_Exercise objective_:
Carry on the article about cybersecurity for businesses, writing the section that follows its last heading, "What is Cybersecurity?"

====== Reading text ======

Cybercrime is one of the biggest threats facing US businesses today, and the stats paint a worrying picture. Last year, the FBI’s Internet Crime Complaint centre received over 800,000 reports of online crime, up from around 350,000 in 2018. Such stats are consistent with global trends, with analysts noting a rise in both the frequency and sophistication of cyberthreats in recent years.
So, with the situation worsening, and the yearly losses incurred from cybercrime increasing year-on-year, what can businesses do to protect themselves from cyberthreats? The answer: a lot. The truth is, many small businesses struggle with cybersecurity, with a shocking 47% admitting they have no understanding of how to protect themselves against cyber-attacks. In this article, we’ll highlight the importance of cybersecurity, explore the main types of cyberthreat, and discuss some of the ways Ohio businesses can defend themselves by partnering with a cybersecurity-conscious IT support provider.
What is Cybersecurity?

====== Data shown ======

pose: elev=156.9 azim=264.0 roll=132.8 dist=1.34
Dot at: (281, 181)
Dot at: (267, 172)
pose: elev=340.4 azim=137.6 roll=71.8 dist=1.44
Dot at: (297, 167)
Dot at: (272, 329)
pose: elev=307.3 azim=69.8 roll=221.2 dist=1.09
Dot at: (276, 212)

======

_Answer to the problem_:
Cybersecurity refers to technologies, processes, policies and practices that seek to mitigate online threats. Cyberthreats take a wide variety of forms, but most target network, applications and other digital assets with a view to causing disruption, stealing information or coercing users into compliance with nefarious demands. By developing an overarching cybersecurity strategy in your business, you protect your most vital information, safeguard the integrity and availability of your digital systems, and defend the interests of your valued customers and partners.
3 Cyberthreat Types All Ohio Businesses Should be Aware Of
From a risk management standpoint, there are 3 main categories of cyberthreats all business owners should seek to address. Let’s take a closer look at these and explore some of the ways you can manage the risks associated with each.
Social Engineering Attacks
Social engineering attacks use coercion and manipulation to compel IT users to comply with a specific set of instructions. Such attacks are often called “scams” rather than true cyber-attacks, as they are often non-technical, relying on nothing more than the art of deception.
Such attacks often see the scammers attempt to impersonate people, businesses or institutions likely to be trusted by the target. This trust is then exploited for malicious gain, as the hackers convince the victim to divulge sensitive information, make a payment to their account or initiate a download that injects malware onto their device.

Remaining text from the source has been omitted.